Diese Vielfalt mag verantwortlich dafür sein, dass vor allem die Eliten und die gebildeten Bürger der Nachbarstaaten den Antiamerikanismus verinnerlichen und somit zu Trägern dessen werden (vgl. ebd. 11). Das Phänomen sei zudem vielseitig. Es diene einerseits der Reflektion interner Konflikte, andererseits unterstütze das Vorhandensein des Antiamerikanismus die “Bildung und Stärkung kollektiver Identitäten” (Kreis 2007, 15). Die regionale Perspektive vollendet das große Ganze. Hollander differenziert zwischen inländischem und ausländischem Antiamerikanismus. Beim ausländischen Antiamerikanismus unterscheidet er zwischen dem Dritte Welt Antiamerikanismus, dem Westeurop ä ischen Antiamerikanismus und dem offiziellen, staatlich gesteuerten, sowjetischen und chinesischen Antiamerikanismus (vgl. Hollander 1992, 341).

Im Folgenden wird unter anderem vom persönlichen und kollektiven Antiamerikanismus die Rede sein. Der persönliche Antiamerikanismus beschreibt die Situation, in der ein Individuum direkt von amerikanischen Handlungen negativ betroffen ist. Der kollektive Antiamerikanismus beschreibt dagegen die Situation, in der eine ganze Nation oder ein Großteil der Nation sich gegen die Vereinigten Staaten von Amerika stellt.

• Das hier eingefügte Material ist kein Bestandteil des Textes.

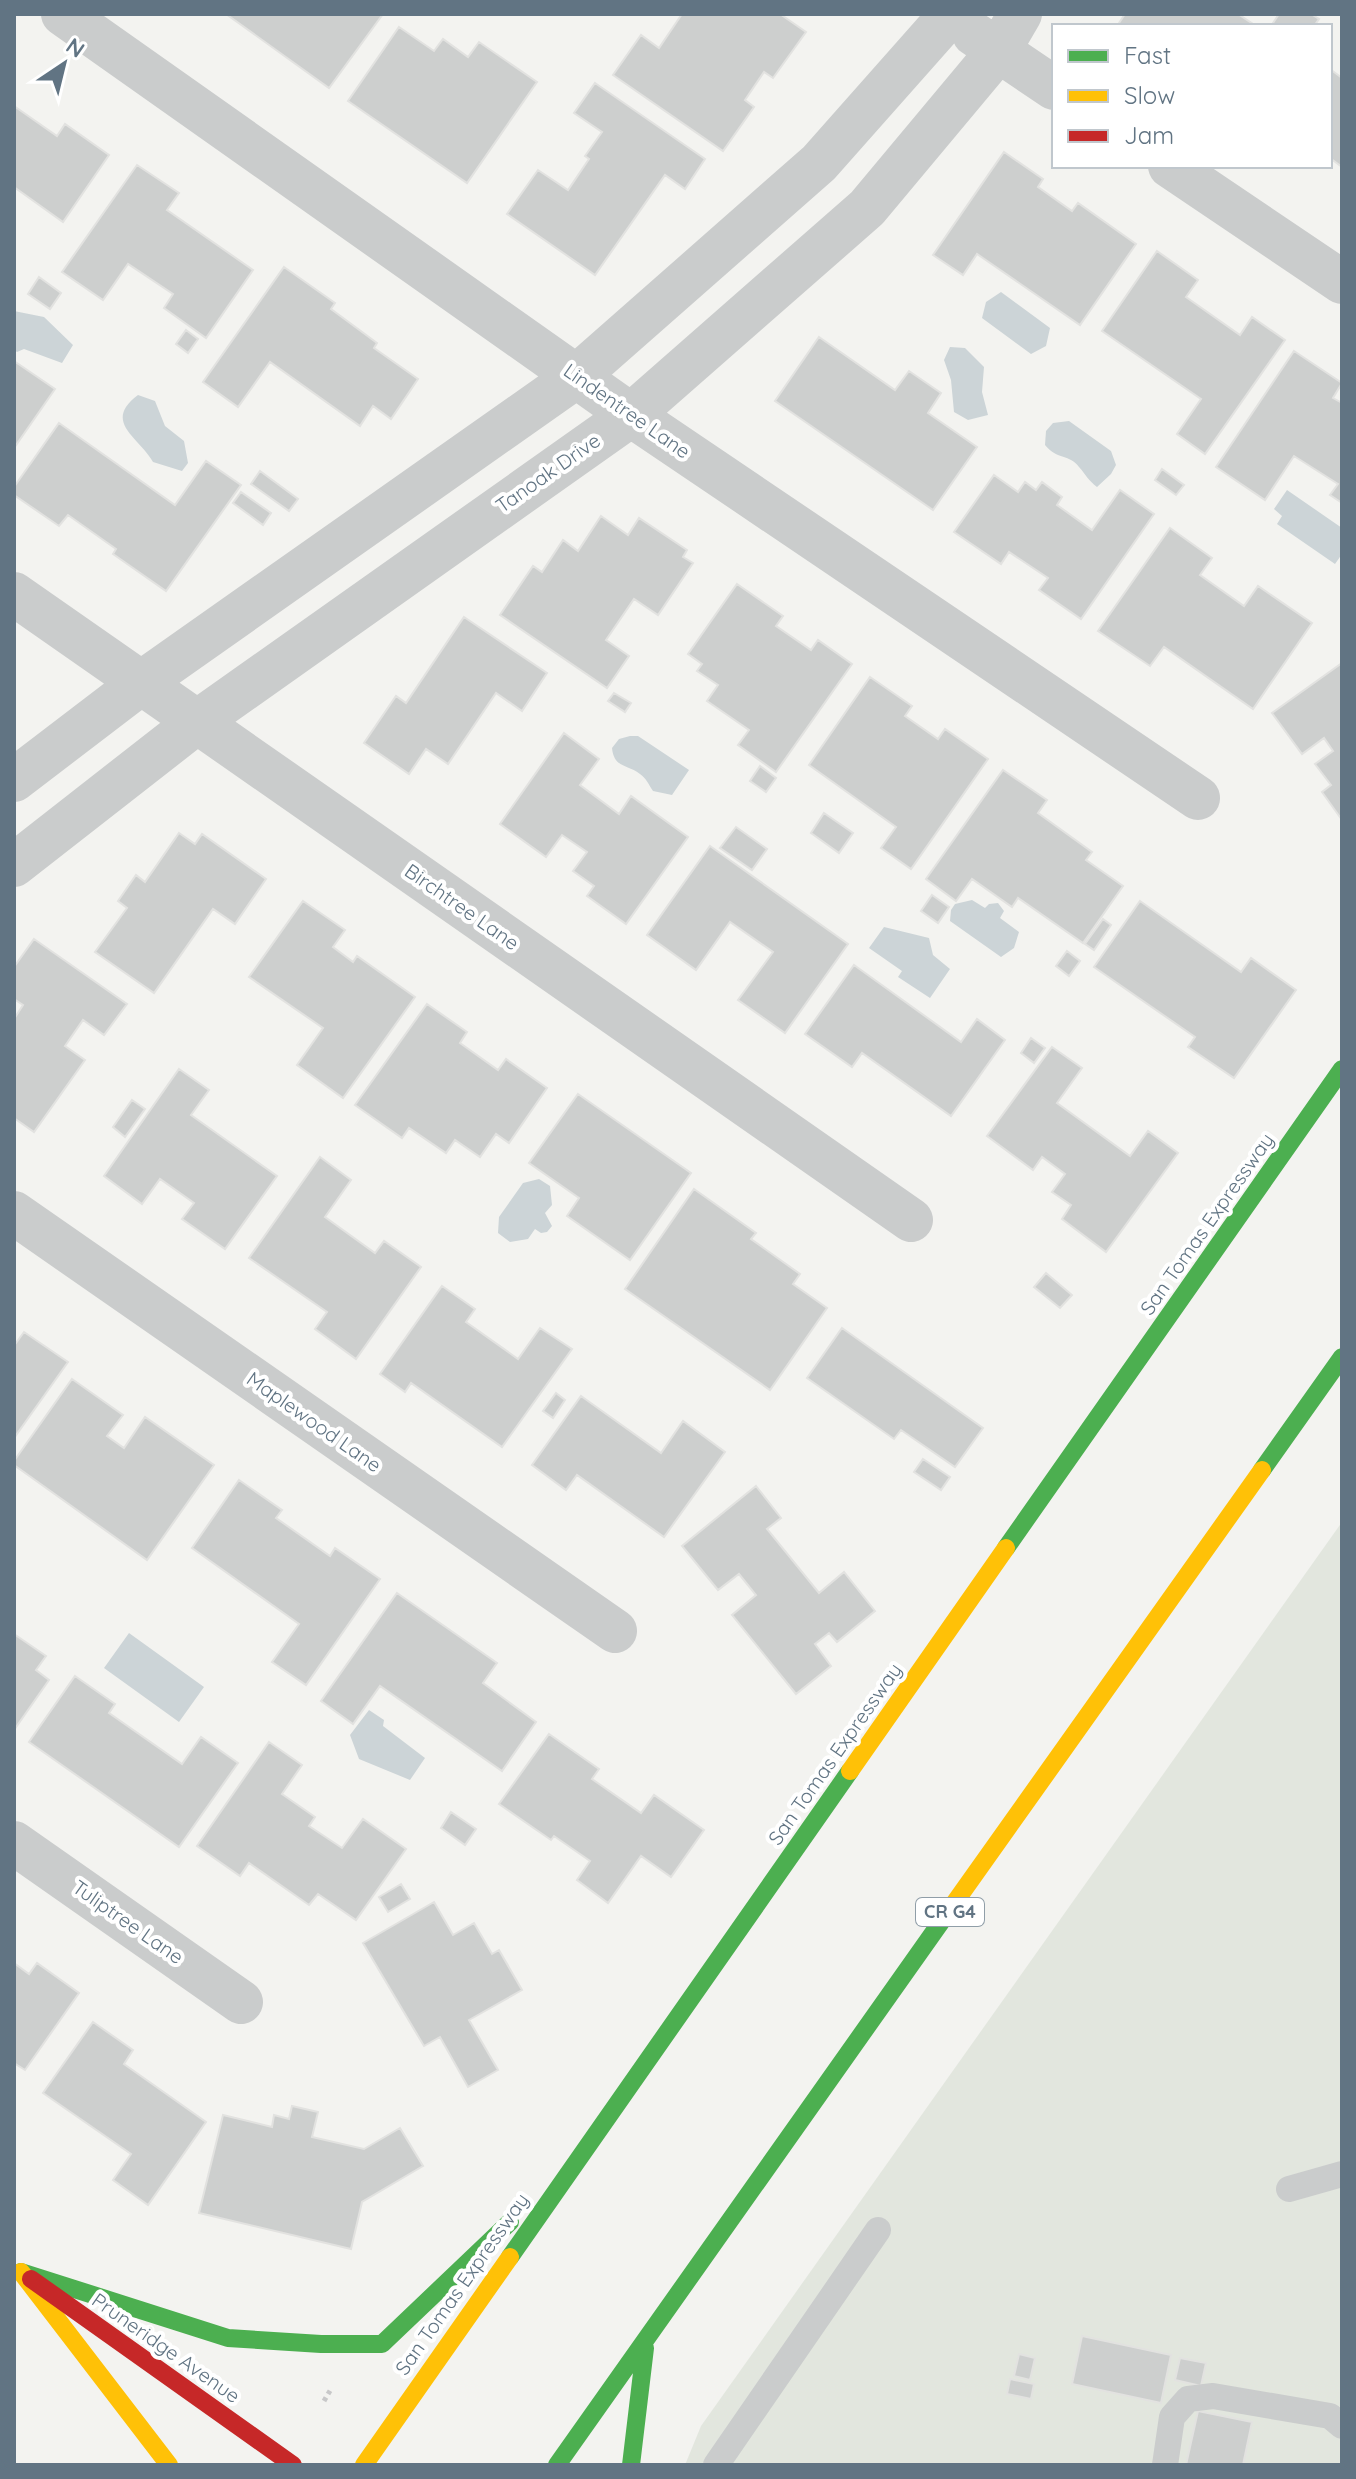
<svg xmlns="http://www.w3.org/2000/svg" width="1356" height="2479" viewBox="0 0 1356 2479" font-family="Quicksand,sans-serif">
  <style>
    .green { fill: #e2e6de }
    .water { fill: #ccd4d7 }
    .building { fill: #cdcfce; stroke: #e2e2e0; stroke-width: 2 }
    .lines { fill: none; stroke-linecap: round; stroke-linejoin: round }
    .path { stroke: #c8c8c9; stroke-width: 5; stroke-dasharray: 4 4; stroke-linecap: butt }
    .lane { stroke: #cacccc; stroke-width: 26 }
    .street { stroke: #cacccc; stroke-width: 44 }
    .fast { stroke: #4caf50; stroke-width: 18 }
    .slow { stroke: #ffc107; stroke-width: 18 }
    .jam { stroke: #c62828; stroke-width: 18 }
    .labels { text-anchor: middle; stroke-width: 8; stroke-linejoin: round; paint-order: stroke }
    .shield { fill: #fff; stroke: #909ea8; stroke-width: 2 }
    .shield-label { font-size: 18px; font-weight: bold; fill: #617483 }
    .street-label { font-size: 20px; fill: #617483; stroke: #fff }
  </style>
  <rect width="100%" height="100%" fill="#f3f3f0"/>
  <path class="green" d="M1342,1522V2465H685L701,2426Z"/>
  <path class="water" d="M1001,292L1050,328L1046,346L1031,354L982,318L986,302Z
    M14,311L44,317L73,345L62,363L24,349L17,352L14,350Z
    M950,347L965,348L984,367L982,392L988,415L968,420L954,412L951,380L944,360Z
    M138,395L155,401L165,426L184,441L188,463L182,471L153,462C139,437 102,422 138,395Z
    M1069,421L1111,451L1116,465L1111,474L1097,487C1088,480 1086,475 1079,467C1070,454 1057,460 1045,445L1046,431L1053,423Z
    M1287,490L1342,528V554L1335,564L1277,524L1282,516L1274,509Z
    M630,736H638L689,770L672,795L653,791C649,785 646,778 640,774C627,764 614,768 612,748L619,739Z
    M972,900L985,908L989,904L998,903L1004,911L1000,918L1019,932L1014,948L1001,957L950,921L951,910L955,904Z
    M884,927L929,938L933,955L950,969L930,998L898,977L902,971L869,948Z
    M539,1179L550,1186L552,1205L545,1213L552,1226L547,1232L541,1233L535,1229L528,1239L510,1242L498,1233L499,1217L523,1183Z
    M129,1633L204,1687L179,1722L104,1668Z
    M369,1710L384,1720L383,1726L425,1758L410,1780L359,1759L350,1735Z"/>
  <path class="building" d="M226,14H383L329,88Z
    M682,14H780L806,32L773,78L764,72L745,100L754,107L723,151L613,75L641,35L659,48Z
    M1125,14H1238L1256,26H1122L1119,23Z
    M1279,14H1311L1319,19L1314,26H1271Z
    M399,27L434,51L443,39L468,57L479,42L537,82L467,183L348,101Z
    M1330,69L1342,78V167L1330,158Z
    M595,83L705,159L685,189L665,175L595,275L507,214L538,170L568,190L589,159L585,156L602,132L574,113Z
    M14,106L57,136L65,124L109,155L63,222L14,187Z
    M1004,152L1043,179L1038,187L1072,211L1078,203L1136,244L1080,325L977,254L963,275L933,255Z
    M137,165L179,193L167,210L253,270L206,338L164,308L173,294L128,264L103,300L62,272Z
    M1157,251L1198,280L1186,297L1240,335L1252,317L1285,340L1205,454L1177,434L1201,399L1102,331Z
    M284,267L335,303L331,309L377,343L374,348L418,379L391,419L373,406L360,426L270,362L238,407L203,382Z
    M39,277L61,293L50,309L28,294Z
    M186,330L198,339L188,353L176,344Z
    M819,337L895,390L909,371L941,393L928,413L977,447L933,510L775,401Z
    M1294,351L1342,383L1333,398L1342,403V503L1330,495L1338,484L1294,456L1265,500L1216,467Z
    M14,361L55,389L14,448Z
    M59,423L175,505L206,461L241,485L166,591L113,554L116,549L68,515L59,526L14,495V487Z
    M1162,469L1184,485L1176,495L1155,480Z
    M260,471L298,499L289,511L251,484Z
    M994,475L1018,492L1025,482L1036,490L1042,482L1062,497L1057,505L1092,530L1120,490L1154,514L1081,619L1039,590L1048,578L1009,552L1001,564L954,532Z
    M241,492L271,513L263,525L233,503Z
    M601,516L628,535L639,518L687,550L683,557L693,563L658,615L634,599L606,640L629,656L607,688L500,615L533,566L542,572L563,540L578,551Z
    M1170,528L1212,558L1200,575L1244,606L1258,586L1312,623L1253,709L1164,647L1150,666L1098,631Z
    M737,584L783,616L776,626L811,650L818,640L852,664L776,772L738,745L749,730L707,701L718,685L697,671L702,664L688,654Z
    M464,617L547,673L522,711L496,693L448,764L426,749L409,774L364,743L396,696L406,703Z
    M1342,663V820L1322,792L1331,785L1315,764L1333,751L1324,738L1302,754L1272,713Z
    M870,677L912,706L905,716L938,739L945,729L988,759L911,869L881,848L896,827L809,765Z
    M614,693L631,703L625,712L608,701Z
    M564,733L599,759L580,785L619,814L631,796L688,837L626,924L587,896L594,886L573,871L587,852L562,835L546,857L500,824Z
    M760,766L776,778L766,792L750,781Z
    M1003,770L1047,800L1038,813L1092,852L1086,860L1123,886L1083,943L1018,898L1012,907L972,879L956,901L926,879Z
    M824,813L853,833L839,853L811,833Z
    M736,827L767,849L752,870L720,848Z
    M179,833L195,844L202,834L266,879L235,924L213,909L154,993L95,952L127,908L118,901L136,875L145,882Z
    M710,846L848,944L785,1033L738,1000L773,952L730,922L696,970L647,935Z
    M932,895L949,907L938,923L921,911Z
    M303,901L345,930L333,947L353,962L357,956L415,997L343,1098L297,1065L323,1028L249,977Z
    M1140,901L1241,972L1251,958L1296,990L1234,1078L1188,1047L1195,1037L1094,967Z
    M1103,919L1111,925L1094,950L1085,944Z
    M34,939L127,1004L104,1035L83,1020L65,1046L85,1060L34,1132L14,1118V1019L23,1005L14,999V967Z
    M1067,951L1080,961L1069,976L1056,966Z
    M854,965L961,1042L977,1019L1005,1040L951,1116L862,1053L852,1067L805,1034Z
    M427,1004L467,1032L460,1043L498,1070L506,1059L547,1088L509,1143L496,1134L480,1157L455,1140L446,1153L409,1128L402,1138L355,1105Z
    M1031,1038L1045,1048L1034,1063L1021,1053Z
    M1052,1047L1082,1068L1057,1103L1130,1156L1148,1131L1178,1153L1106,1252L1062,1219L1071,1205L1052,1192L1065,1174L1042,1157L1033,1170L987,1136Z
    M179,1069L209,1090L191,1115L277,1176L225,1249L182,1219L194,1203L160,1179L142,1204L104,1176Z
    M578,1094L691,1173L630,1260L567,1216L579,1198L529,1163Z
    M132,1100L145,1109L125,1137L113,1127Z
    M320,1157L351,1180L325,1217L375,1253L384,1241L421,1267L356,1359L315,1329L327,1312L249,1258Z
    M694,1189L756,1233L751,1239L800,1274L793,1284L827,1308L770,1390L625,1289Z
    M1046,1273L1072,1295L1060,1308L1034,1287Z
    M442,1286L475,1309L466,1322L518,1359L540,1328L572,1349L502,1447L411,1383L405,1392L380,1374Z
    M842,1328L983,1428L955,1467L901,1430L894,1439L807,1378Z
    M24,1332L68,1362L14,1438V1342L16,1343Z
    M72,1379L123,1415L107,1436L124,1448L145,1417L214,1465L147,1560L14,1465V1461Z
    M556,1393L565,1400L553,1418L543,1411Z
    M581,1396L661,1453L683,1421L725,1452L664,1537L577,1475L566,1490L532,1465Z
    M923,1459L950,1477L941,1490L914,1472Z
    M239,1480L282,1510L276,1518L330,1556L335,1548L380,1579L306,1685L272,1662L299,1624L192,1548Z
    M756,1486L781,1518L767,1529L819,1593L844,1572L875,1611L837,1642L829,1633L815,1644L831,1666L796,1694L732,1615L756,1595L739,1574L718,1590L682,1546Z
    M397,1593L497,1663L483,1683L536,1722L502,1771L380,1686L353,1724L321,1701Z
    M14,1634L46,1656L36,1670L49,1680L14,1730Z
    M75,1676L115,1704L109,1713L182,1764L201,1737L238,1763L179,1847L29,1742Z
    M549,1734L599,1769L592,1779L641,1813L654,1795L704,1830L671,1877L641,1856L608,1903L577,1880L590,1861L554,1836L551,1840L499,1804Z
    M269,1742L302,1765L282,1794L315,1817L309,1826L342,1848L363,1819L406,1849L356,1920L318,1894L309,1905L249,1863L240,1876L197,1846Z
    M451,1812L476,1829L465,1845L441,1828Z
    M401,1884L410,1899L388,1912L379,1897Z
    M434,1902L453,1935L474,1923L492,1954L499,1950L522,1990L469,2020L498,2070L468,2087L440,2037L424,2046L363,1943Z
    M14,1963L29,1974L37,1963L79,1993L25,2070L14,2063Z
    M93,2022L133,2050L124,2064L206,2122L148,2205L113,2180L131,2154L43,2093Z
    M292,2106L318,2112L312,2137L364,2149L400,2128L423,2166L362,2202L351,2249L199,2213L223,2115L272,2127L274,2115L289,2119Z
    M1082,2336L1171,2355L1161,2403L1072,2384Z
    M1019,2354L1035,2358L1030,2380L1014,2376Z
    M1180,2358L1206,2363L1201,2386L1175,2380Z
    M1010,2379L1034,2384L1031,2399L1007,2394Z
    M1198,2411L1252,2422L1243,2465H1186Z"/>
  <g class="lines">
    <path class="path" d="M324,2401L331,2389"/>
    <path class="lane" d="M1289,2189L1342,2174
      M716,2465L878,2230
      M1165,2465L1172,2417L1188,2399L1213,2396L1330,2416L1342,2426"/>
    <path class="street" d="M63,14L631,415L1198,798
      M974,34L1054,88
      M1170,166L1342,282
      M14,594L911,1220
      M14,780L141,683L577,376L819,163L951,14
      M14,865L197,722L631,415L867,208L999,50L1020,14
      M14,1213L615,1631
      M14,1843L241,2002"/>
    <path class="fast" d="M1262,1470L1342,1357
      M1006,1548L1342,1069
      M510,2257L850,1771
      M21,2272L228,2338L321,2344H382L510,2222
      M557,2465L953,1905
      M631,2465L645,2348"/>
    <path class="slow" d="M850,1771L1006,1548
      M953,1905L1262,1470
      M21,2272L169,2465
      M364,2465L510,2257"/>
    <path class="jam" d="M31,2279L293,2465"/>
  </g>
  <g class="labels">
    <rect class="shield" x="916" y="1898" width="68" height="28" rx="6"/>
    <g class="shield-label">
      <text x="950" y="1918">CR G4</text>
    </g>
    <g class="street-label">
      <text transform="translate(627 411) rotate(35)" y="7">Lindentree Lane</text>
      <text transform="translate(548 473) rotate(-35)" y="7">Tanoak Drive</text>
      <text transform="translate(462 907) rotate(35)" y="7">Birchtree Lane</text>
      <text transform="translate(1207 1224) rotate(-55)" y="7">San Tomas Expressway</text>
      <text transform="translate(314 1422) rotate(35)" y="7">Maplewood Lane</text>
      <text transform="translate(835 1754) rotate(-55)" y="7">San Tomas Expressway</text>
      <text transform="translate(128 1922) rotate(35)" y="7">Tuliptree Lane</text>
      <text transform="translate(462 2284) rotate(-55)" y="7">San Tomas Expressway</text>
      <text transform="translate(166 2348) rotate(35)" y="7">Pruneridge Avenue</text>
    </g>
  </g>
  <rect width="1356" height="2479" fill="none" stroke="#617483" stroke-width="32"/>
  <rect x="1052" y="24" width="280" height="144" fill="#ffffff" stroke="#c0c7cd" stroke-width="2"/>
  <rect x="1068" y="50" width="40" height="12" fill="#4caf50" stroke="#c0c7cd" stroke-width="2"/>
  <text x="1124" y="64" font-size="24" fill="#617483">Fast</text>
  <rect x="1068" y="90" width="40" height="12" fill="#ffc107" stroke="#c0c7cd" stroke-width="2"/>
  <text x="1124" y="104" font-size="24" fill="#617483">Slow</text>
  <rect x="1068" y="130" width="40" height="12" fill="#c62828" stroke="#c0c7cd" stroke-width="2"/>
  <text x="1124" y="144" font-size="24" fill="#617483">Jam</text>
  <g transform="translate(64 64) rotate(35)" stroke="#ffffff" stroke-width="6" paint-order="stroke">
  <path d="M0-6L14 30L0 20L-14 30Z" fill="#617483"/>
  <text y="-12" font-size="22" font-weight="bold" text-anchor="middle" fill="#617483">N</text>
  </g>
</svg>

Wie schon in der Einleitung erwähnt, sind die Vereinigten Staaten von Amerika für viele ein faszinierendes Land. Wer in Amerika erfolgreich ist, der hat es sozusagen geschafft. Dort werden Trends gesetzt und gelebt. Es dauert zwar eine Weile, bis diese Neuerungen auch den Rest der Welt erreichen. Aber erst einmal angekommen, werden Innovationen oft stolz imitiert. Aber der Schein trügt. Nicht alles ist Gold was glänzt. Oft ist der stattfindende Kulturtransfer Auslöser des Antiamerikanismus. Auf Aktion folgt Reaktion.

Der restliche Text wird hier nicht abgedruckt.